Records contained in a dataset
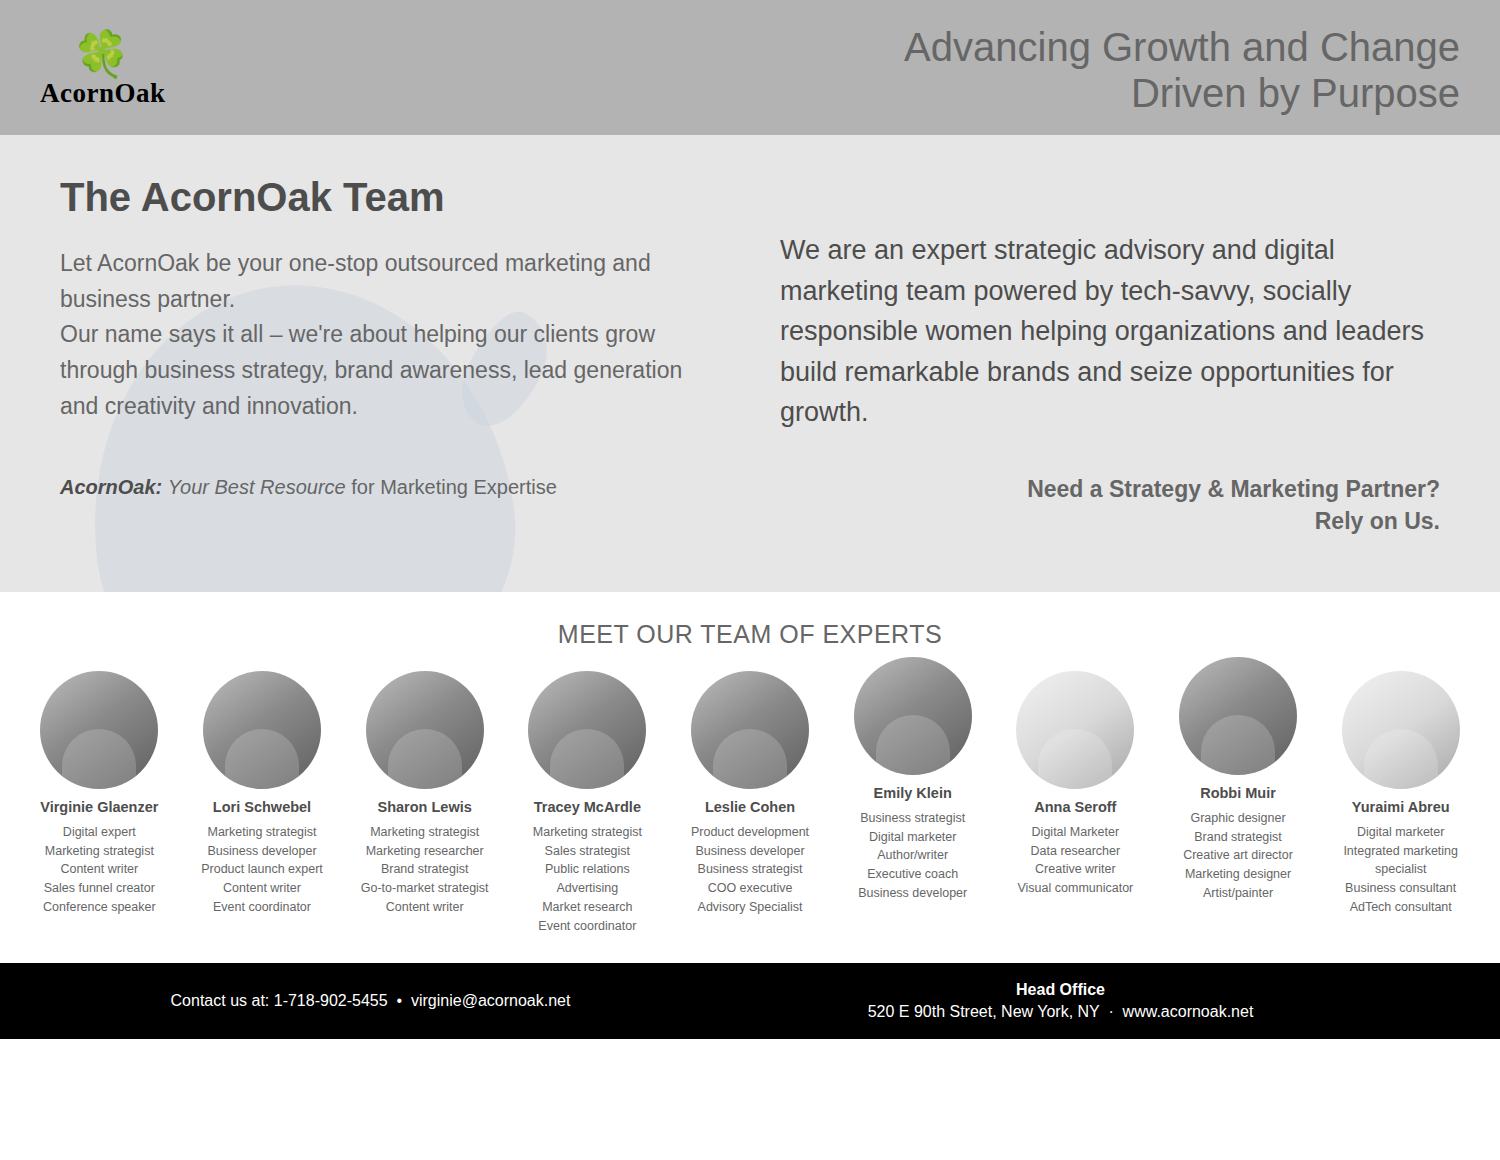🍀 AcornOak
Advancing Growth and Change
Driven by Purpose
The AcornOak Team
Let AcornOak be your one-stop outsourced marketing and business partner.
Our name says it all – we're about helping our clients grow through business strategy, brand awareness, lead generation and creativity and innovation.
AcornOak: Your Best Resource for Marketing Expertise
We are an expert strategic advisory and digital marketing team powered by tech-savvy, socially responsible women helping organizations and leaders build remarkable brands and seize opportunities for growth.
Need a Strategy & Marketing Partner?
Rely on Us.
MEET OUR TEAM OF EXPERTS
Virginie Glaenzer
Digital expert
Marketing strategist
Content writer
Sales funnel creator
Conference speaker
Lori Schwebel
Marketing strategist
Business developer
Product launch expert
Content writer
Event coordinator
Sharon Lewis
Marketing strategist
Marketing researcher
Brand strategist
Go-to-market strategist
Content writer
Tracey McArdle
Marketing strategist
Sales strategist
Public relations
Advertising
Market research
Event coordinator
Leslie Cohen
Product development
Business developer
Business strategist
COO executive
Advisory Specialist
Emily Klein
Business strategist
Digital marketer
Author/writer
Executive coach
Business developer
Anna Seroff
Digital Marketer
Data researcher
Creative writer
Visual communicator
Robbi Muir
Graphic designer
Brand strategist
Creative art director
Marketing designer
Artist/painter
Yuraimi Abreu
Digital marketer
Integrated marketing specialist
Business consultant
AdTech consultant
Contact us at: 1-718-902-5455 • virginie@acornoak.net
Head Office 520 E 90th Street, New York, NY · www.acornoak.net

= DIRECTIONS FOR THIS TASK =
An exact copy of every entry above is required, without the pictures.

= EXERCISE ANSWER =
🍀 AcornOak
Advancing Growth and Change
Driven by Purpose
The AcornOak Team
Let AcornOak be your one-stop outsourced marketing and business partner.
Our name says it all – we're about helping our clients grow through business strategy, brand awareness, lead generation and creativity and innovation.
AcornOak: Your Best Resource for Marketing Expertise
We are an expert strategic advisory and digital marketing team powered by tech-savvy, socially responsible women helping organizations and leaders build remarkable brands and seize opportunities for growth.
Need a Strategy & Marketing Partner?
Rely on Us.
MEET OUR TEAM OF EXPERTS
Virginie Glaenzer
Digital expert
Marketing strategist
Content writer
Sales funnel creator
Conference speaker
Lori Schwebel
Marketing strategist
Business developer
Product launch expert
Content writer
Event coordinator
Sharon Lewis
Marketing strategist
Marketing researcher
Brand strategist
Go-to-market strategist
Content writer
Tracey McArdle
Marketing strategist
Sales strategist
Public relations
Advertising
Market research
Event coordinator
Leslie Cohen
Product development
Business developer
Business strategist
COO executive
Advisory Specialist
Emily Klein
Business strategist
Digital marketer
Author/writer
Executive coach
Business developer
Anna Seroff
Digital Marketer
Data researcher
Creative writer
Visual communicator
Robbi Muir
Graphic designer
Brand strategist
Creative art director
Marketing designer
Artist/painter
Yuraimi Abreu
Digital marketer
Integrated marketing specialist
Business consultant
AdTech consultant
Contact us at: 1-718-902-5455 • virginie@acornoak.net
Head Office 520 E 90th Street, New York, NY · www.acornoak.net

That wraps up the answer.